Rectangular coordinates are $\left( -1,\sqrt{3} \right)$, $\left( 2\sqrt{3},2 \right)$; Distance is $2\sqrt{5}$
Using $x=r\cos \theta$ and $y=r\sin \theta$ we will determine rectangular coordinates.
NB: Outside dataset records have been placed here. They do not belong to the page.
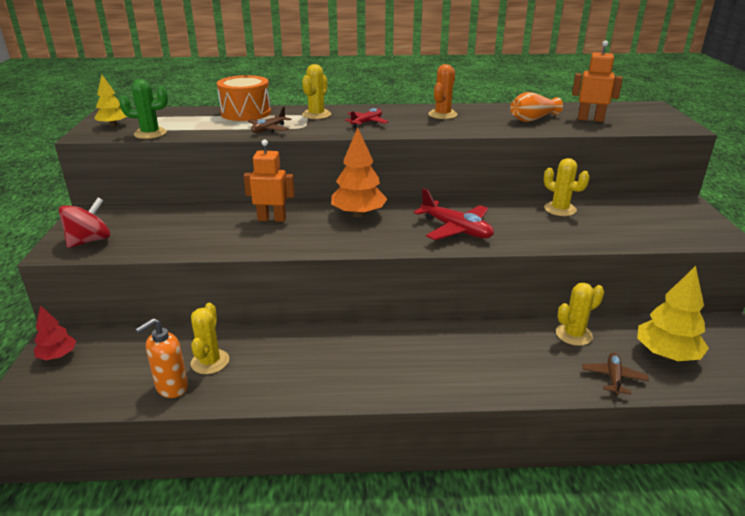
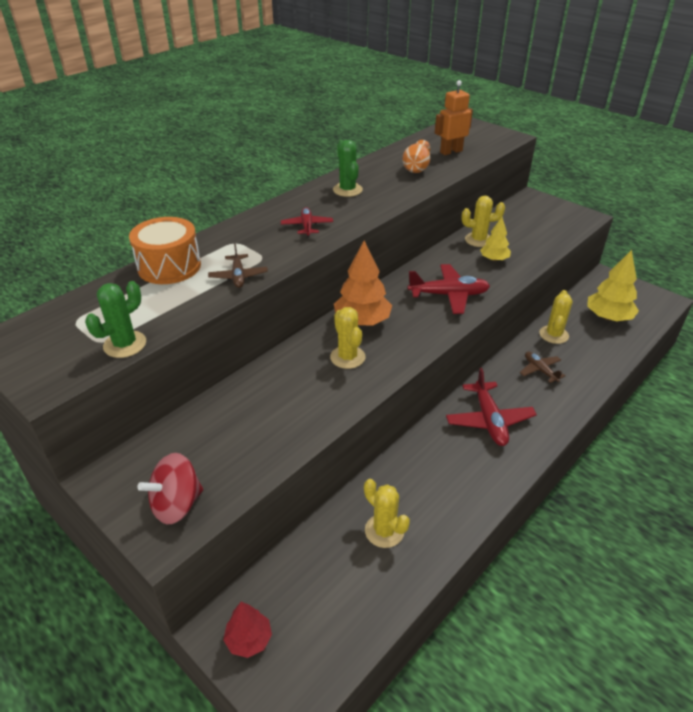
camera: 45 degrees left, 10 degrees up
red spinning top [58,197,110,248] -> red spinning top turned 120 degrees counterclockwise [137,453,203,524]
yellow tree [94,75,128,127] -> yellow tree moved to [480,217,511,262]
orange soap dispenser [135,318,188,398] -> none
orange robot [243,140,295,222] -> none
yellow cactus [302,64,331,119] -> yellow cactus moved to [330,307,365,369]
orange cactus [428,64,458,119] -> green cactus [333,140,363,197]
brown plane [582,352,649,396] -> brown plane moved to [520,351,565,383]
none -> red plane [446,368,537,446]

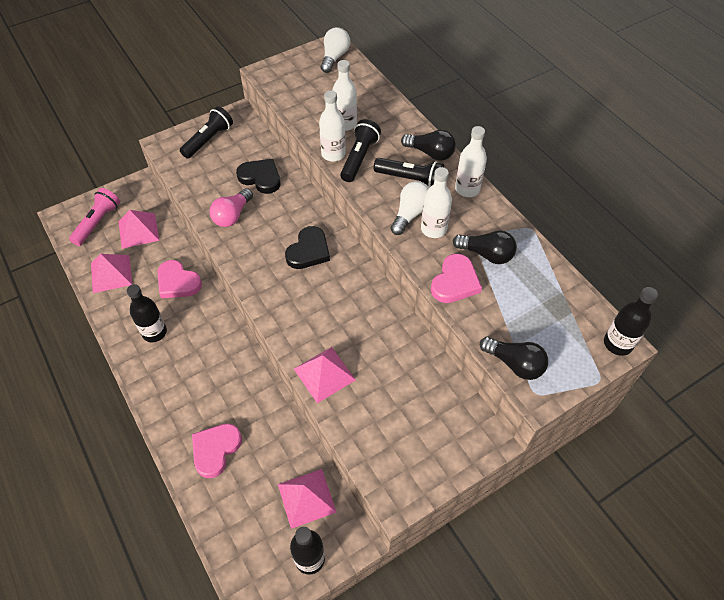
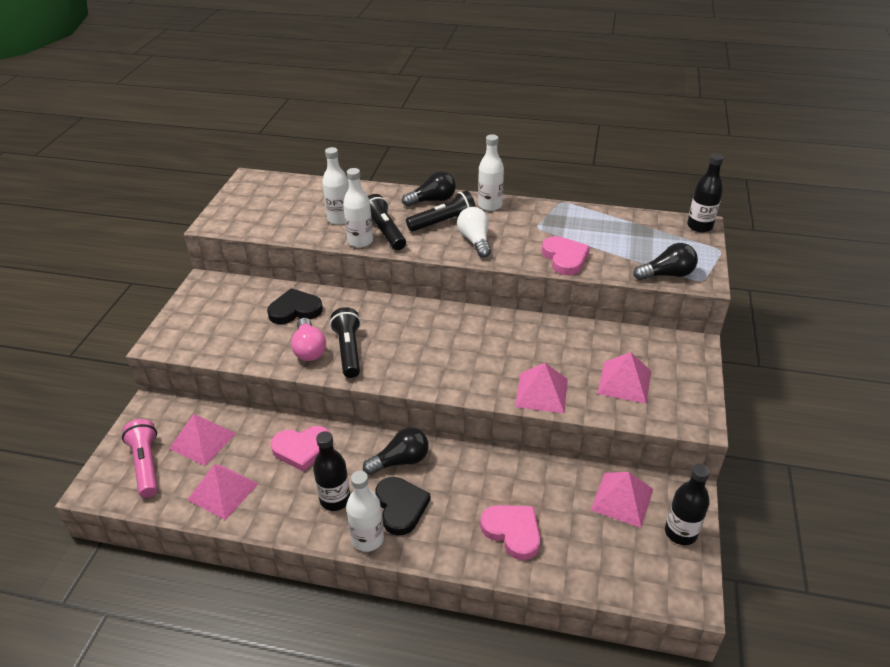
camera: 45 degrees left, 15 degrees down
black flashlight [180,106,233,159] -> black flashlight moved to [330,307,361,378]
pink heart [192,423,242,478] -> pink heart turned 150 degrees clockwise [480,505,540,560]
black heart [285,226,330,269] -> black heart moved to [375,477,431,536]
white light bulb [321,27,350,73] -> none
white bottle [421,167,452,238] -> white bottle moved to [346,471,384,552]
black light bulb [453,230,517,264] -> black light bulb moved to [363,427,429,475]
none -> pink pyramid [597,352,651,404]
For, $\left( 2,\frac{2\pi }{3} \right)$ \begin{align} & x=2\cos \frac{2\pi }{3} \\ & =2\left( -\frac{1}{2} \right) \\ & =-1 \end{align} \begin{align} & y=2sin\frac{2\pi }{3} \\ & =2\left( \frac{\sqrt{3}}{2} \right) \\ & =\sqrt{3} \end{align} For, $\left( 4,\frac{\pi }{6} \right)$ \begin{align} & x=4\cos \frac{\pi }{6} \\ & =4\left( \frac{\sqrt{3}}{2} \right) \\ & =2\sqrt{3} \end{align} \begin{align} & y=4sin\frac{\pi }{6} \\ & =4\left( \frac{1}{2} \right) \\ & =2 \end{align} Using, $\sqrt{{{\left( {{y}_{2}}-{{y}_{1}} \right)}^{2}}+{{\left( {{x}_{2}}-{{x}_{1}} \right)}^{2}}}$ we will determine the distance between two points as, \begin{align} & \text{D}=\sqrt{{{\left( 2-\sqrt{3} \right)}^{2}}+{{\left( 2\sqrt{3}-\left( -1 \right) \right)}^{2}}} \\ & =\sqrt{{{\left( 2-\sqrt{3} \right)}^{2}}+{{\left( 2\sqrt{3}+1 \right)}^{2}}} \\ & =\sqrt{4-4\sqrt{3}+3+12+4\sqrt{3}+1} \\ & =\sqrt{20} \end{align} This implies that: $\text{D}=2\sqrt{5}$ Therefore, rectangular coordinate for $\left( 2,\frac{2\pi }{3} \right)$ is $\left( -1,\sqrt{3} \right)$ and for $\left( 4,\frac{\pi }{6} \right)$ is $\left( 2\sqrt{3},2 \right)$ and the distance between these points is $2\sqrt{5}$.